“The commitments made in Baku — the dollar amounts pledged and the emissions reductions promised — are not enough. They were never going to be enough. And even then, based on our experience with such pledges in the past, we know they will not be fulfilled.” This bitter assessment of the 29th Climate Conference (COP29) is made by Ralph Regenvanu, special envoy for climate change and environment for the Republic of Vanuatu, a Melanesian archipelago and one of states most affected by climate change in the world.
His view was shared by many countries of the Global South at the end of COP29. On 22 November in Baku, Azerbaijan, the conference concluded with a commitment by the countries present to contribute $300 billion a year to help developing countries adapt to climate change by 2035. This is three times the current figure of $100 billion a year, but well short of the $1,300 billion a year requested by the Africa group at the COP, or the $1,000 billion a year in public and private money deemed necessary by the group of experts commissioned by the UN. “This has been the most horrendous climate negotiations in years due to the bad faith of developed countries,” says Tasneem Essop, executive director of Climate Action Network, a global network of environmental NGOs, who calls the negotiations a “betrayal in Baku”.
The conference was a major disappointment for a number of countries of the global South, some of which had already expressed their refusal to return to the negotiating table even before this COP was held. Like Papua New Guinea, whose minister of Foreign affairs, Justin Tkatchenko, described the Baku conference as a “complete waste of time”. “The UN negotiations are not going fast enough. We have to be there. I am afraid if we're not at the [negotiating] table, we will be on the menu,” admits Regenvanu. “The frustration that is felt is the very reason why we are taking this course of action” before the International Court of Justice (ICJ), he adds.

◇ ◇ ◇ ◇ ◇ ◇ ◇

Go on with the article on the Baku climate conference from the point where it stops. The items that follow play no role in this.

◇ ◇ ◇ ◇ ◇ ◇ ◇

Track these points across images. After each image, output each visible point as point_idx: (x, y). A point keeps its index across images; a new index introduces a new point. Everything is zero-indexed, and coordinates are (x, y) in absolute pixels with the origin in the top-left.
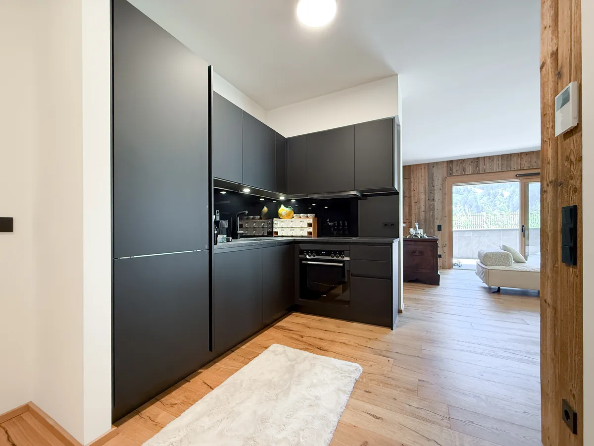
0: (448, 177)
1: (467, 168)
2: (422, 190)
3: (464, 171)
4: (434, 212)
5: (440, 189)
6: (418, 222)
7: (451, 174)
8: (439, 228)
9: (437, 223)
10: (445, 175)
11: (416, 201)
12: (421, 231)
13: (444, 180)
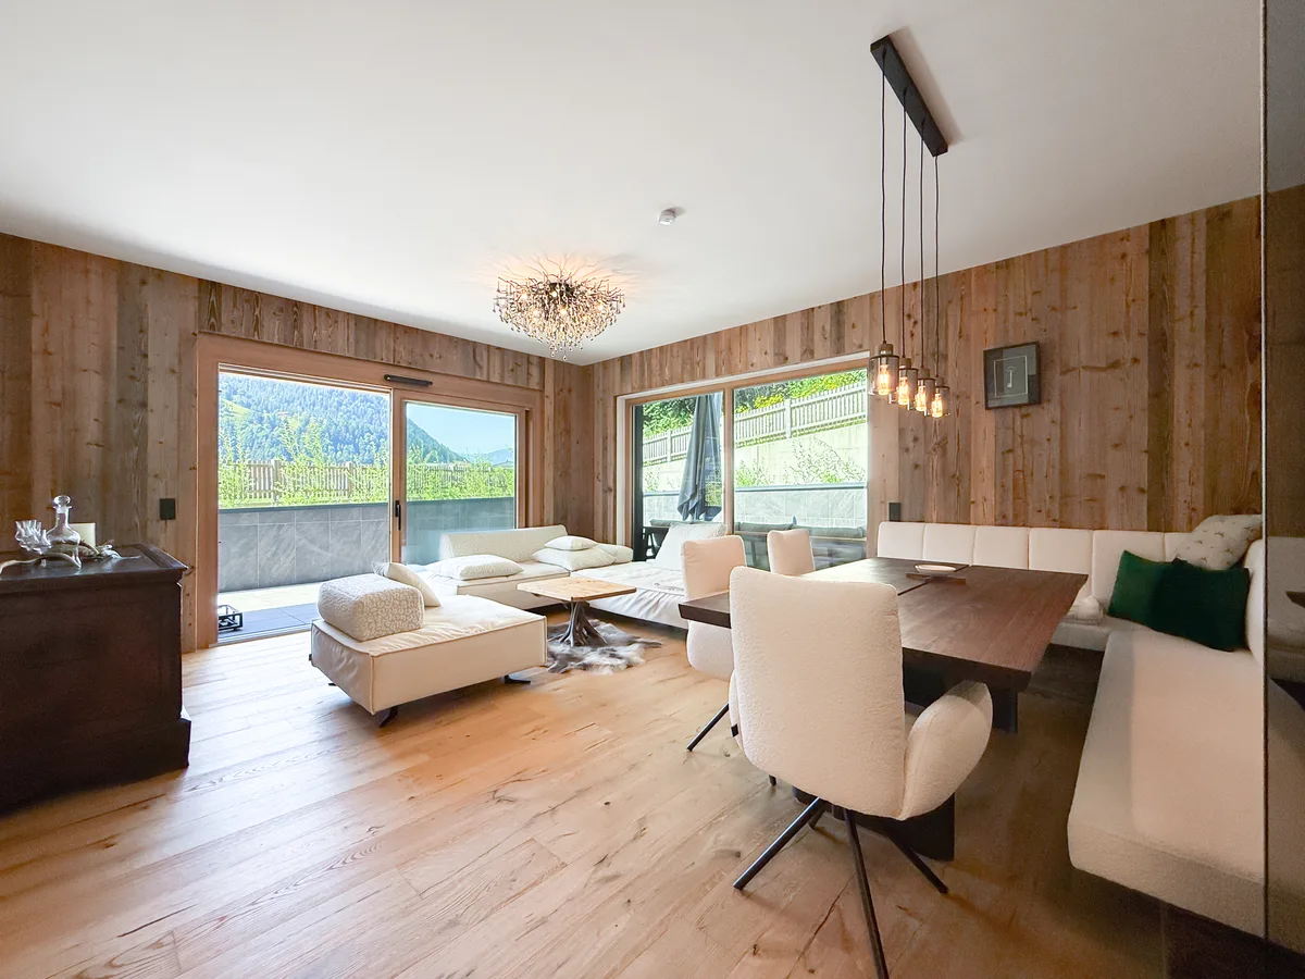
0: (199, 336)
1: (265, 323)
2: (89, 356)
3: (256, 329)
4: (143, 448)
5: (173, 372)
6: (69, 488)
7: (212, 326)
8: (168, 510)
9: (158, 491)
10: (192, 326)
11: (58, 397)
12: (86, 533)
13: (187, 342)
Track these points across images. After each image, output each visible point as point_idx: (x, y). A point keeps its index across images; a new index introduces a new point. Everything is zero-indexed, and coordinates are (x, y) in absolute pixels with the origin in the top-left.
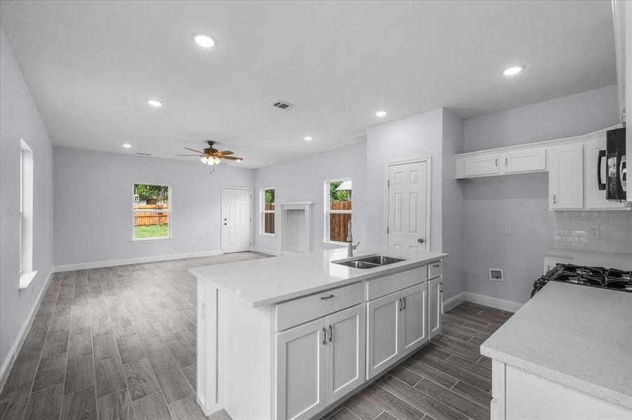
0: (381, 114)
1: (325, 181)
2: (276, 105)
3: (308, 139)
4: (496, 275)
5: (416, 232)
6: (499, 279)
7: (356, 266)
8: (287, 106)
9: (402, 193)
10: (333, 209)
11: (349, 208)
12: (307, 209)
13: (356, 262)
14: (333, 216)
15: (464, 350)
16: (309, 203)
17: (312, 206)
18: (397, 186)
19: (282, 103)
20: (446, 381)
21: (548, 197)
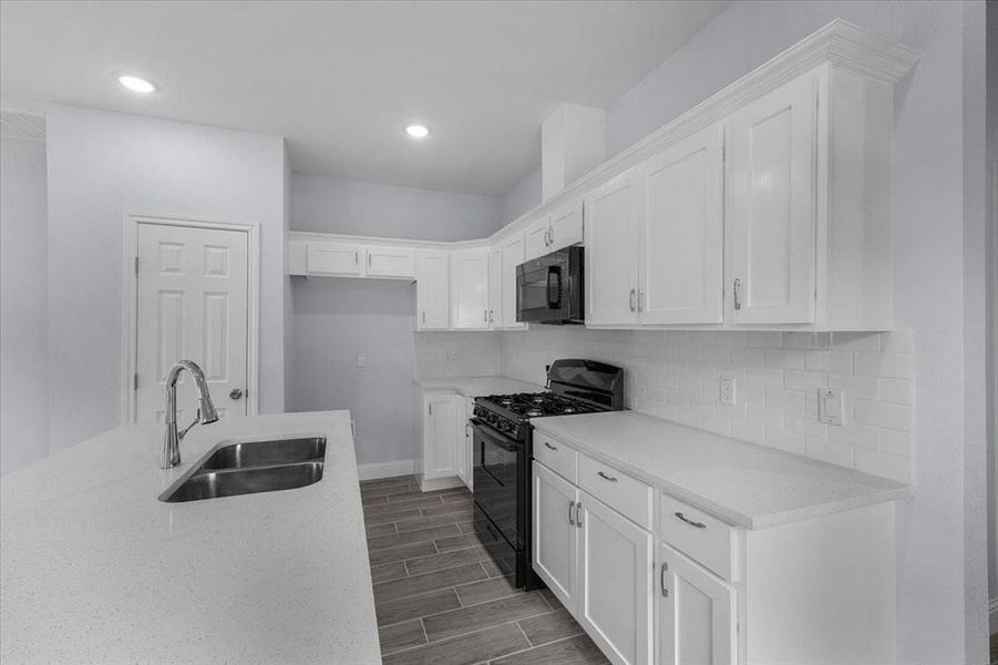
5: (225, 377)
18: (164, 273)
20: (413, 632)
21: (416, 314)
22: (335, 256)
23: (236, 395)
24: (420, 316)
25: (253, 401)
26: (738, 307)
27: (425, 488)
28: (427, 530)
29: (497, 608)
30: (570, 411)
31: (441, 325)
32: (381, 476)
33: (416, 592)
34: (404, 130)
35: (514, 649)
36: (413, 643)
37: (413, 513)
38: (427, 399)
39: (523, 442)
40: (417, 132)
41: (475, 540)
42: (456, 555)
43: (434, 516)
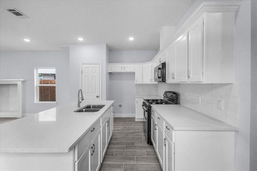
0: (81, 39)
1: (35, 68)
2: (10, 10)
3: (27, 40)
4: (120, 106)
5: (95, 93)
6: (121, 107)
7: (84, 111)
8: (20, 15)
9: (88, 77)
10: (40, 84)
11: (54, 83)
12: (19, 83)
13: (84, 110)
14: (40, 87)
15: (120, 134)
16: (22, 80)
17: (23, 82)
18: (86, 73)
19: (17, 11)
20: (123, 148)
21: (135, 80)
22: (117, 68)
23: (97, 97)
24: (136, 80)
25: (100, 98)
26: (189, 77)
27: (136, 120)
28: (133, 129)
29: (142, 147)
30: (164, 104)
31: (141, 82)
32: (128, 117)
33: (126, 141)
34: (128, 39)
35: (142, 155)
36: (122, 149)
37: (132, 125)
38: (136, 99)
39: (149, 110)
40: (131, 39)
41: (143, 133)
42: (138, 135)
43: (136, 126)
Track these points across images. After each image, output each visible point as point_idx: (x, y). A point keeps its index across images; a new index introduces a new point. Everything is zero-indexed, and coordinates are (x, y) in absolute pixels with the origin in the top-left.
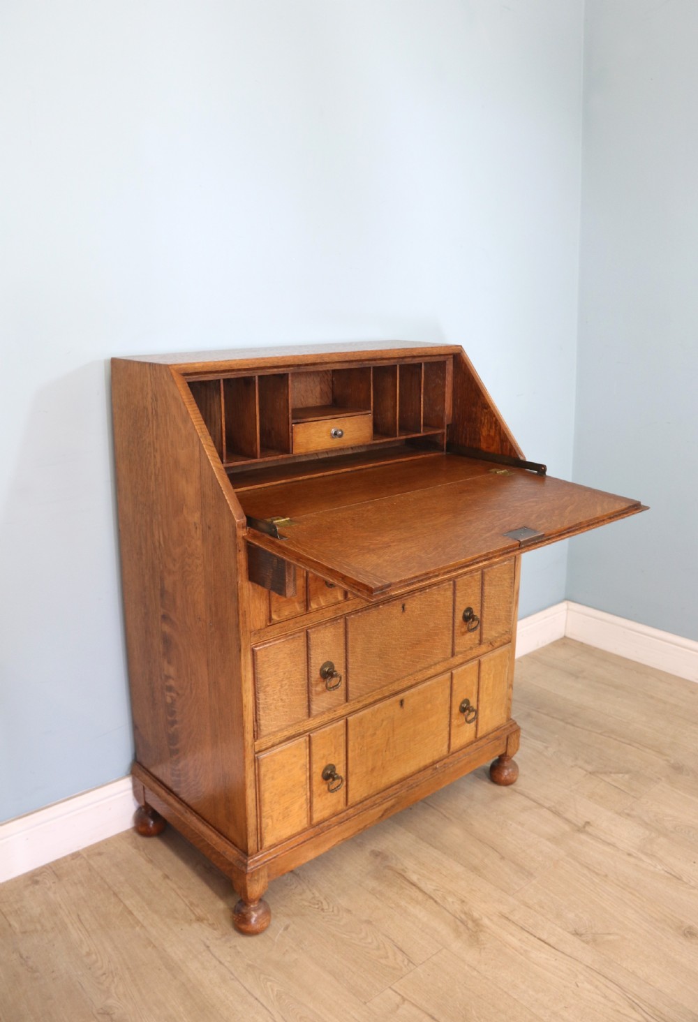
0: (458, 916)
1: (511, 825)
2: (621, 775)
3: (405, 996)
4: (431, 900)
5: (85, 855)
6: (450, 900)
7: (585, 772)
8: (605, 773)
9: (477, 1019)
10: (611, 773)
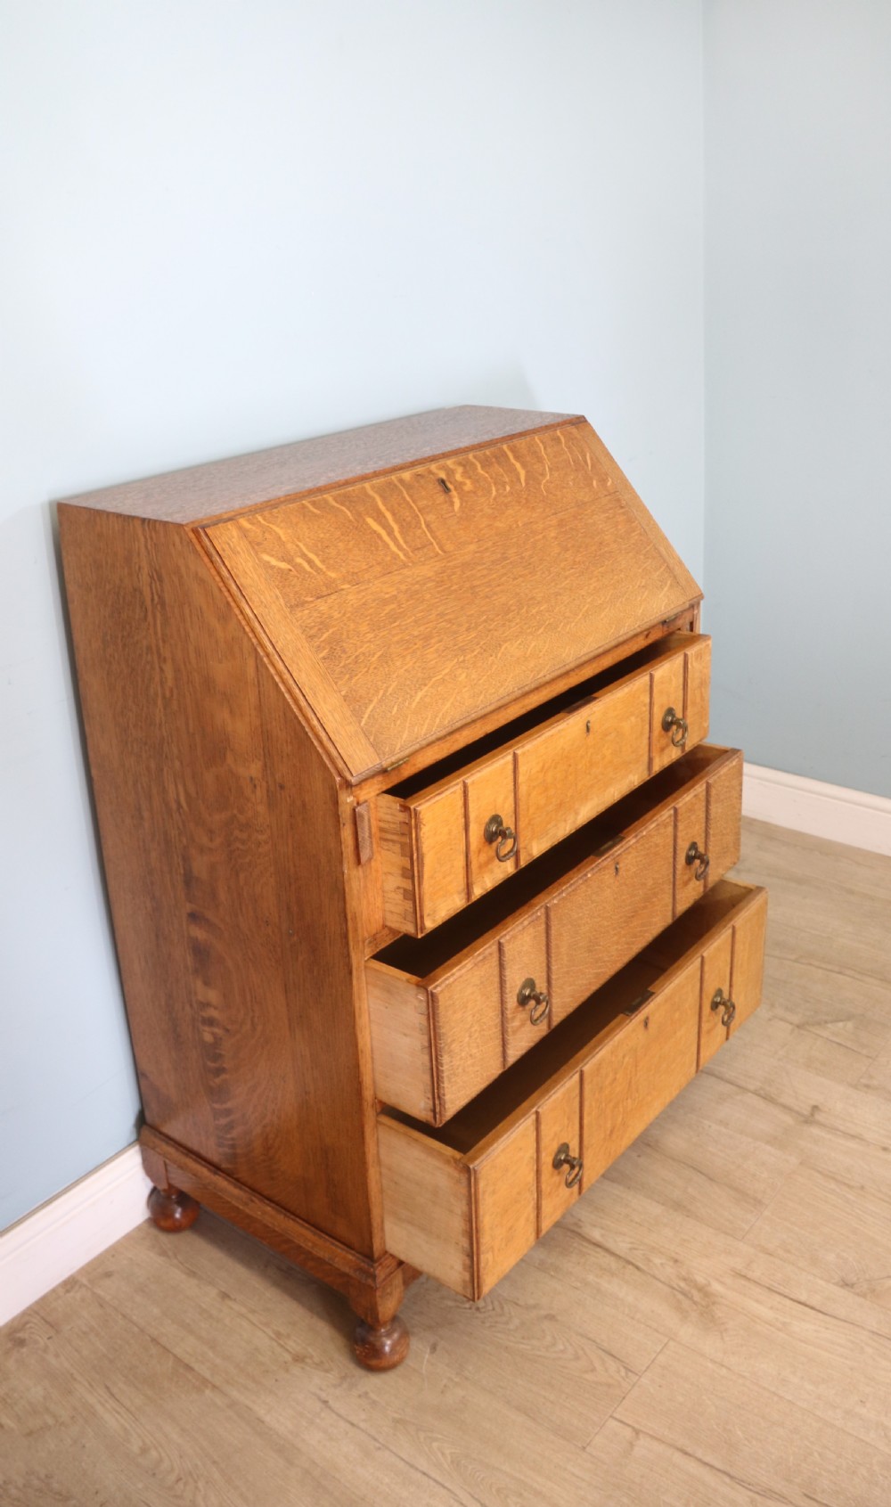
0: (675, 1286)
1: (710, 1126)
2: (841, 1024)
3: (636, 1426)
4: (630, 1267)
5: (85, 1281)
6: (657, 1261)
7: (790, 1027)
8: (819, 1024)
9: (746, 1442)
10: (826, 1022)
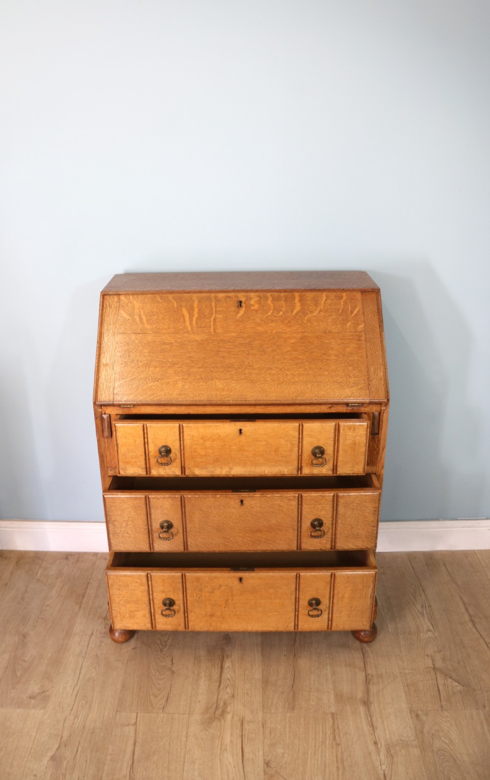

◇ ◇ ◇ ◇ ◇ ◇ ◇

> [Exercise answer]:
For states like Vanuatu, all efforts are now focused on a single institution: the Court in The Hague, which is asked to issue an “advisory opinion” on the “obligations” incumbent on states responsible for climate change and their “legal consequences”. “This includes obligations to finance adaptation and mitigation in vulnerable countries and to address loss and damage. It could help close the glaring gaps in climate finance that COP29 once again left unresolved,” says the special envoy of Vanuatu, whose state initiated this legal battle.
Vanuatu in the front line at the ICJ
According to the October 2024 report from the United Nations Environmental Programme, global greenhouse gas emissions continued to increase in 2023. The G20 countries, excluding the African Union, are responsible for 77% of all emissions. In comparison, the 47 least developed countries combined were responsible for just 3%. Vanuatu contributes only 0.02% of global greenhouse gas emissions, yet suffers disproportionately from climate impact. “For decades, Pacific Island States have experienced devastating impacts of climate change, including increasingly severe cyclones, rising sea levels and land degradation,” says Regenvanu. “We are on the frontlines of climate change impacts. We are witnessing the destruction of our lands and livelihoods, our culture, and our human rights. We are resilient people, but resilience is not enough.”
In 2019, a group of law students from the University of the South Pacific in Fiji launched a campaign to urge Pacific Island governments to go to court at the ICJ. “Climate change for us is not a distant threat. It is reshaping our lives right now. Our islands are at risk, our communities face disruptive change at a rate and scale that generations before us have not known,” says Vishal Prasad, campaign director of the Pacific Islands Students Fighting Climate Change (PISFCC).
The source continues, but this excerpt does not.